### What is expected:
Begin at the line containing "left ear: (19, 89)" and end at the final line of the entries. Please reproduce those lines exactly.
** Input for this task follows **
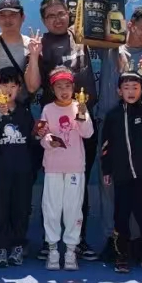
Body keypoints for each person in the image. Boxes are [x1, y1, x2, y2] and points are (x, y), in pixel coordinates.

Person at [25, 0, 100, 262]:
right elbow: (31, 86)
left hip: (83, 121)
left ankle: (78, 241)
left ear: (70, 14)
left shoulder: (81, 34)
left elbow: (100, 9)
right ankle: (51, 243)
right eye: (51, 16)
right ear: (43, 20)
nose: (58, 19)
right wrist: (34, 56)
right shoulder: (41, 44)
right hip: (54, 125)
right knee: (52, 191)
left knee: (79, 186)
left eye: (61, 13)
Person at [96, 5, 142, 262]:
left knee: (138, 192)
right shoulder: (112, 46)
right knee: (109, 186)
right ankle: (112, 240)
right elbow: (96, 19)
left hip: (137, 130)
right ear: (130, 24)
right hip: (108, 125)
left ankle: (137, 242)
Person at [100, 70, 142, 274]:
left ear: (141, 90)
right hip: (121, 173)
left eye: (135, 87)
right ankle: (122, 255)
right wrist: (107, 169)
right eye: (126, 88)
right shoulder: (112, 115)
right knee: (121, 215)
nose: (131, 92)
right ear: (119, 91)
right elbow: (106, 145)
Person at [38, 66, 95, 271]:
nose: (64, 90)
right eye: (59, 86)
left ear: (73, 87)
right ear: (52, 89)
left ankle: (71, 251)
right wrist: (48, 141)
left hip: (75, 168)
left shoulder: (80, 106)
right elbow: (42, 135)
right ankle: (53, 250)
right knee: (51, 209)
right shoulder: (47, 109)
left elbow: (88, 133)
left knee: (73, 210)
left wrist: (82, 113)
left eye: (67, 86)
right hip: (53, 167)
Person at [0, 68, 39, 268]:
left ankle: (18, 246)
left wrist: (31, 170)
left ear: (19, 89)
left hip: (22, 173)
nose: (8, 90)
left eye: (13, 86)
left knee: (21, 209)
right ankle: (0, 247)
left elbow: (32, 144)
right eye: (4, 85)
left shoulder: (25, 113)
** End of Input for this task **
### Solution for this exercise:
left ear: (19, 89)
left hip: (22, 173)
nose: (8, 90)
left eye: (13, 86)
left knee: (21, 209)
right ankle: (0, 247)
left elbow: (32, 144)
right eye: (4, 85)
left shoulder: (25, 113)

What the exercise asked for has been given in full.